Task description
Rewrite the records below, changing "locality" to "place" and keeping everything else the same. Leave out the pictures.

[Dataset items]
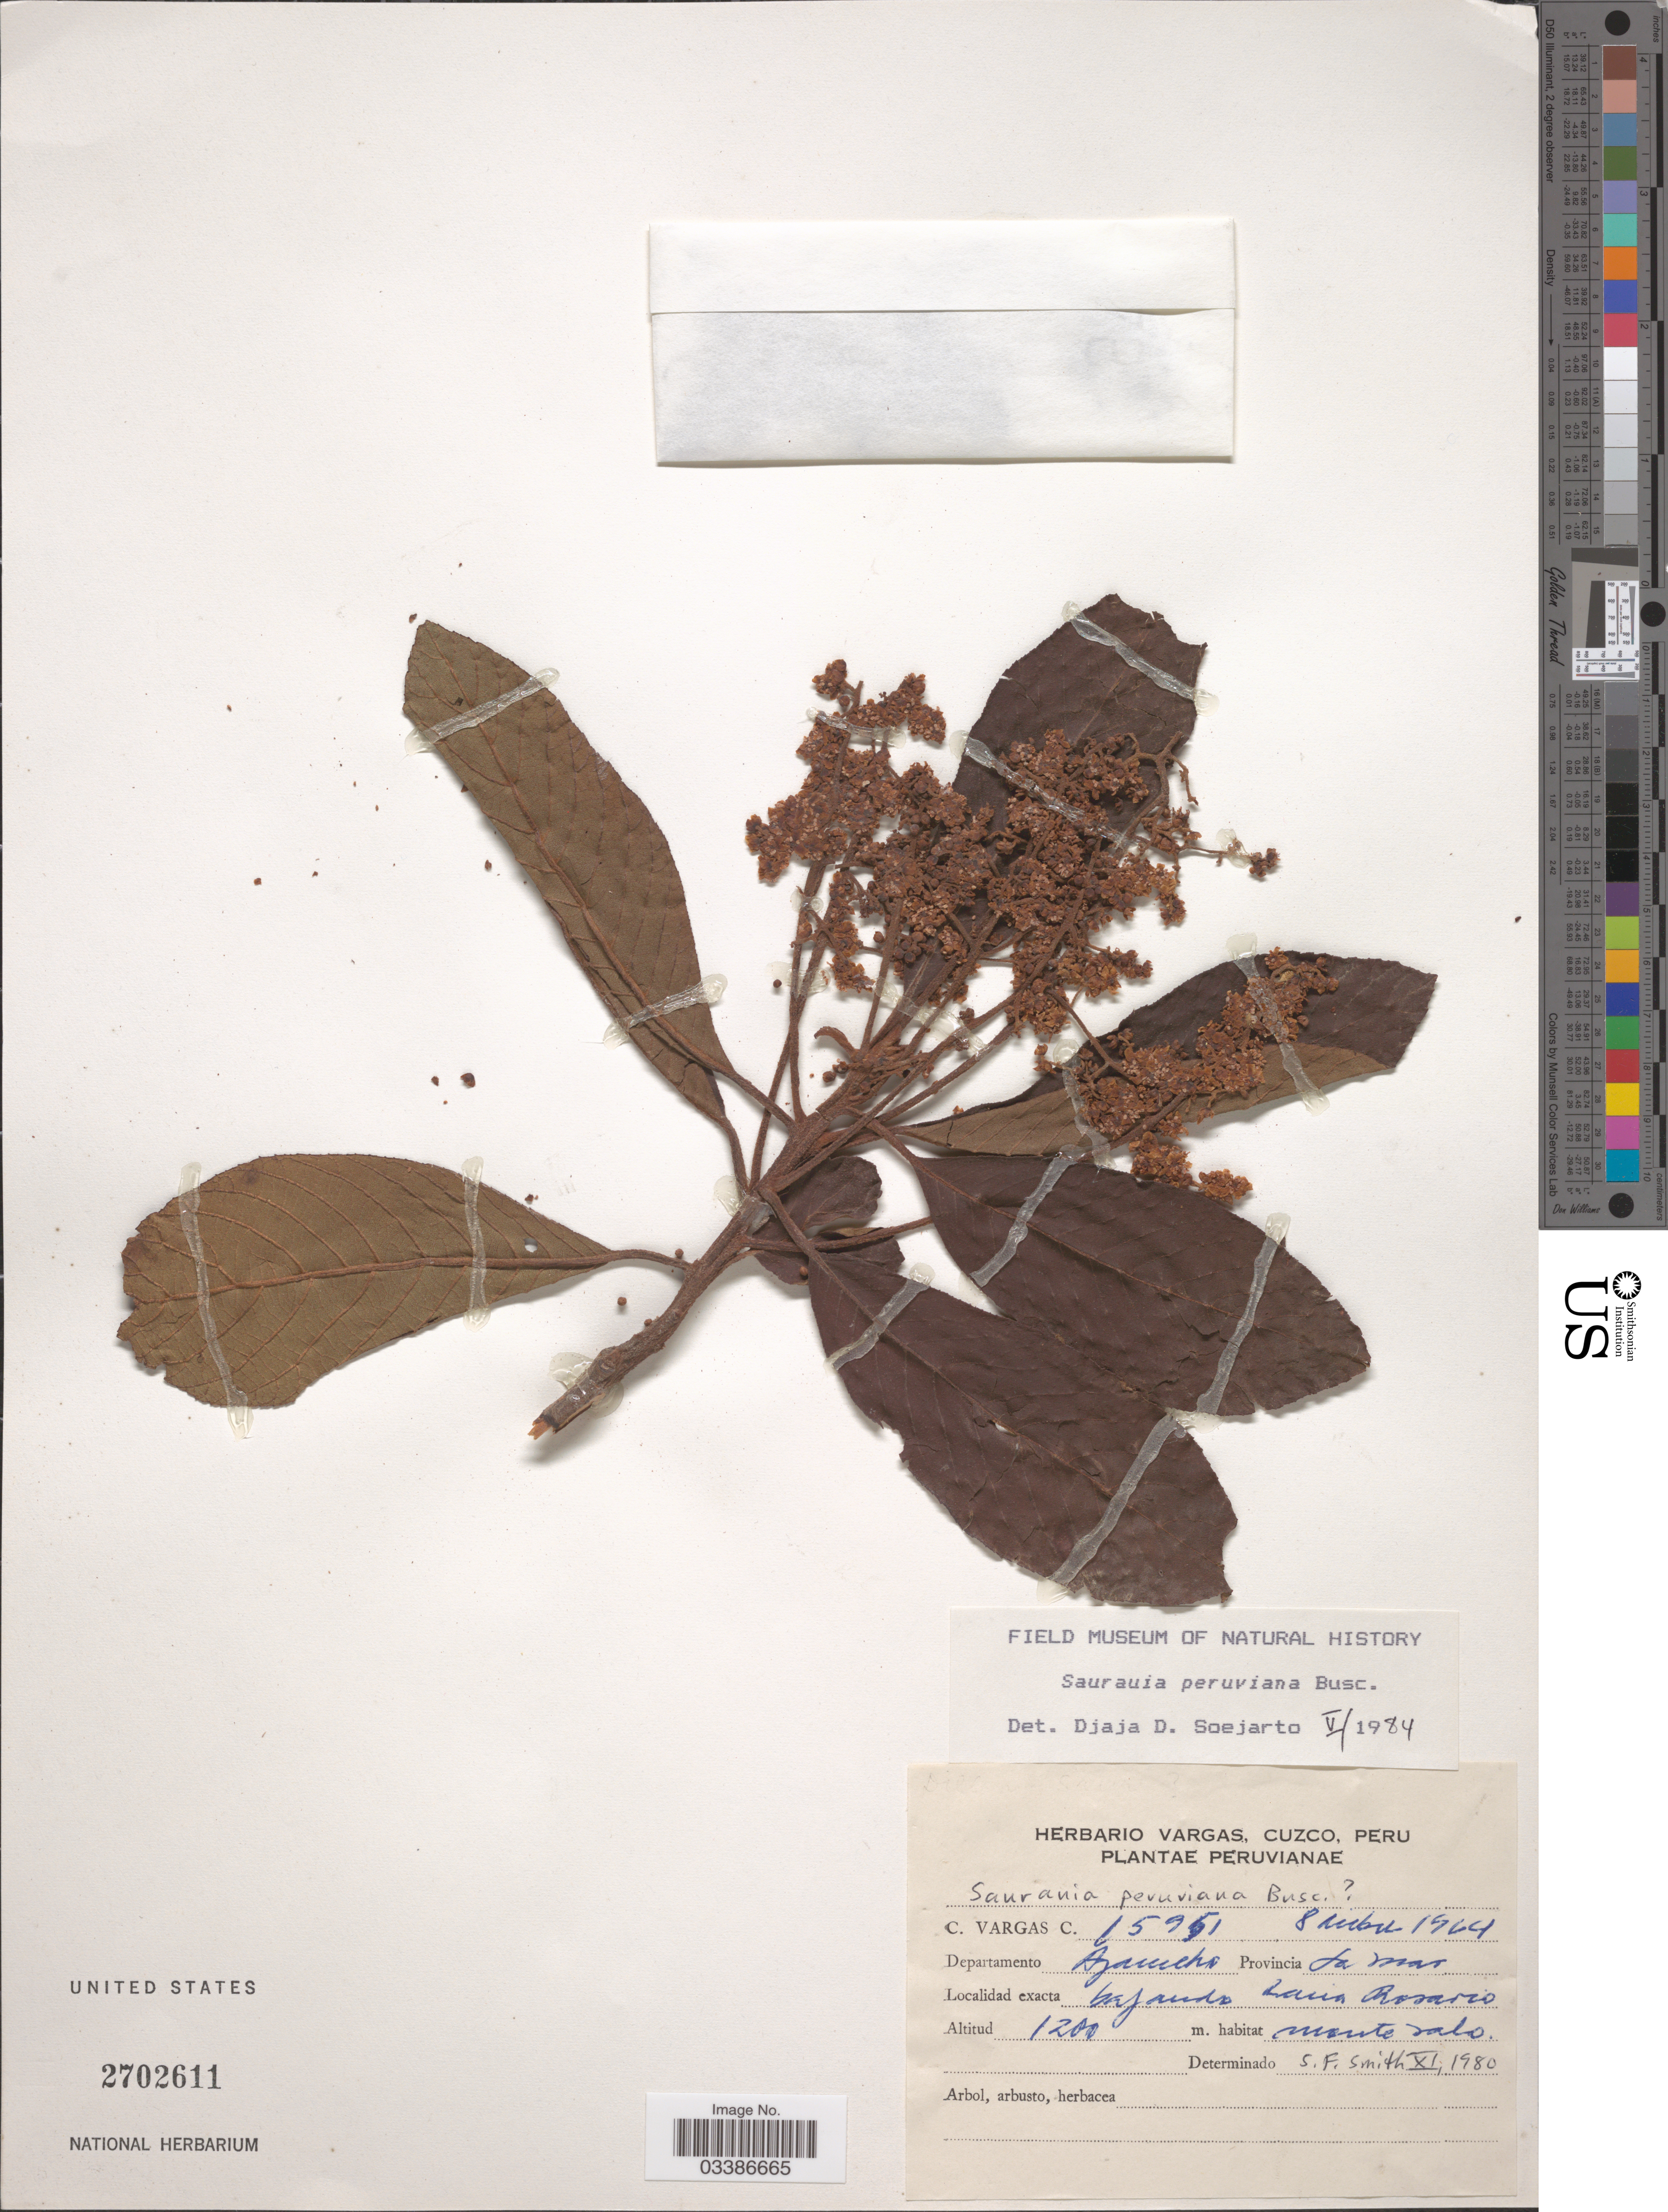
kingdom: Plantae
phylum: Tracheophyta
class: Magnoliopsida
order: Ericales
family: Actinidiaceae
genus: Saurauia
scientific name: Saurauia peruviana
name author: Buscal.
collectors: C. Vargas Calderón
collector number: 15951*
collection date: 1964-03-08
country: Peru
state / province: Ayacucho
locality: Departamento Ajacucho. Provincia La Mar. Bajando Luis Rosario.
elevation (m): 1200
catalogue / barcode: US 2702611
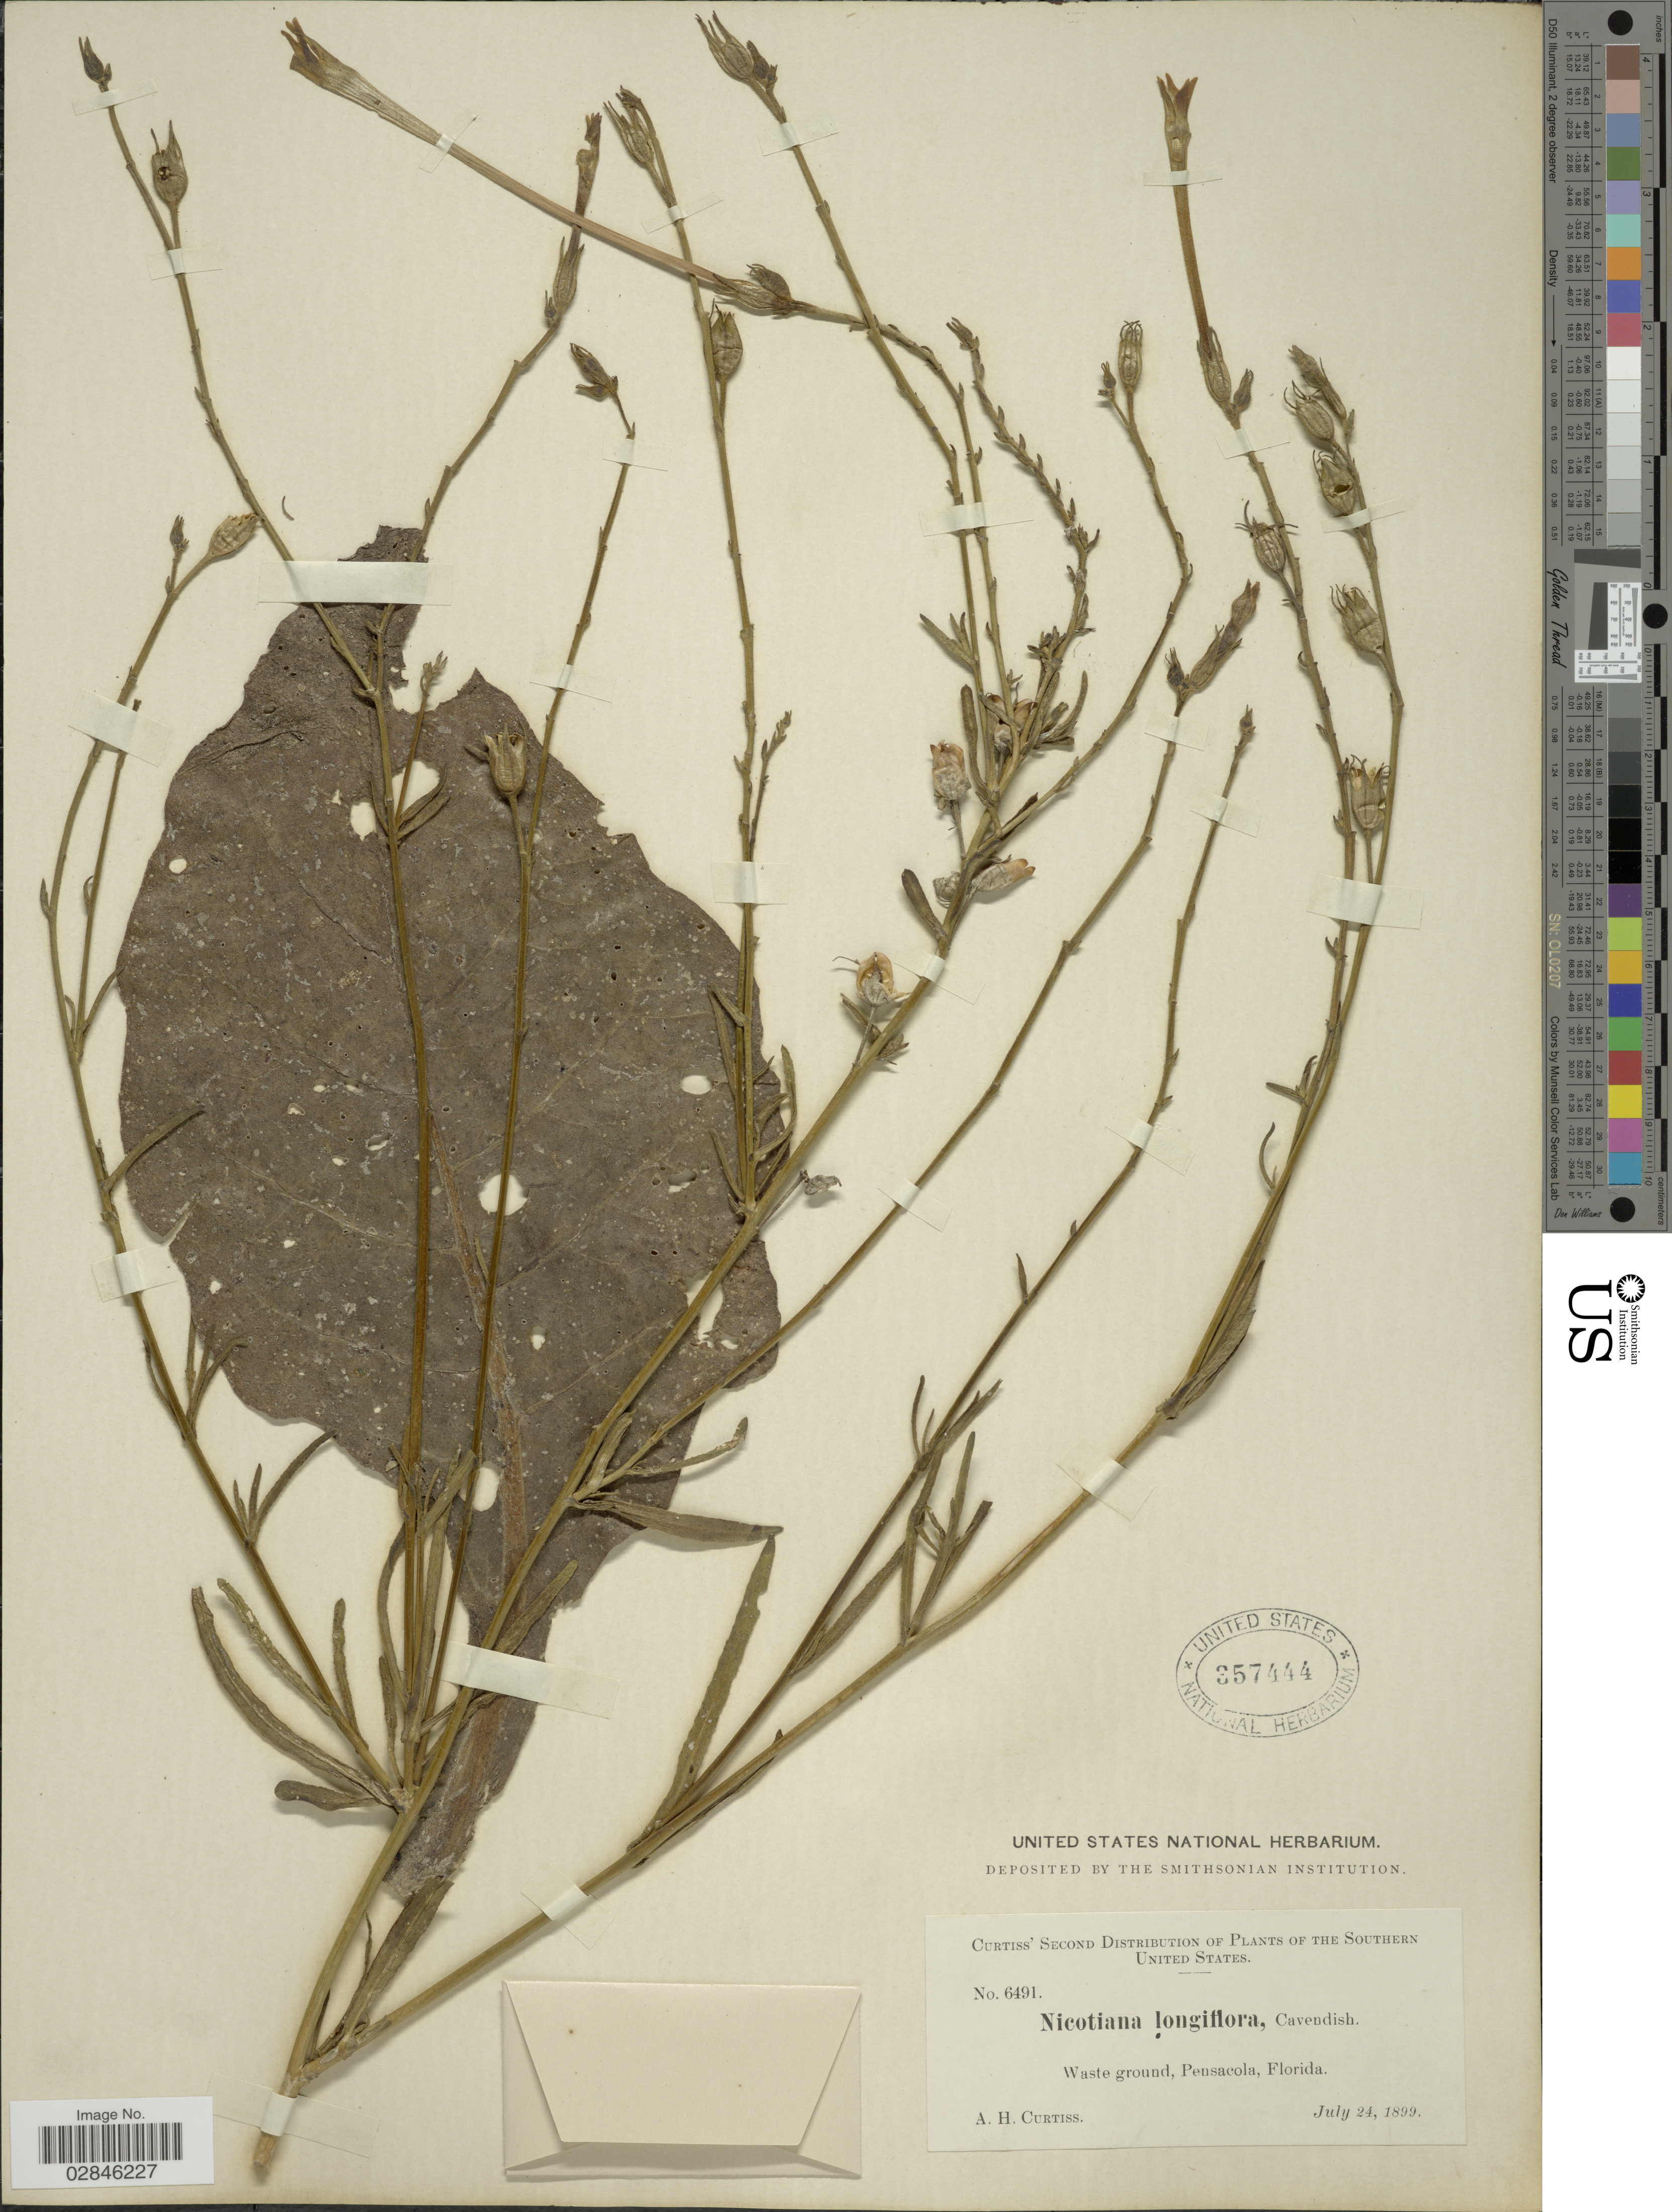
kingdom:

Expected answer
kingdom: Plantae
phylum: Tracheophyta
class: Magnoliopsida
order: Ericales
family: Actinidiaceae
genus: Saurauia
scientific name: Saurauia peruviana
name author: Buscal.
collectors: C. Vargas Calderón
collector number: 15951*
collection date: 1964-03-08
country: Peru
state / province: Ayacucho
place: Departamento Ajacucho. Provincia La Mar. Bajando Luis Rosario.
elevation (m): 1200
catalogue / barcode: US 2702611
kingdom:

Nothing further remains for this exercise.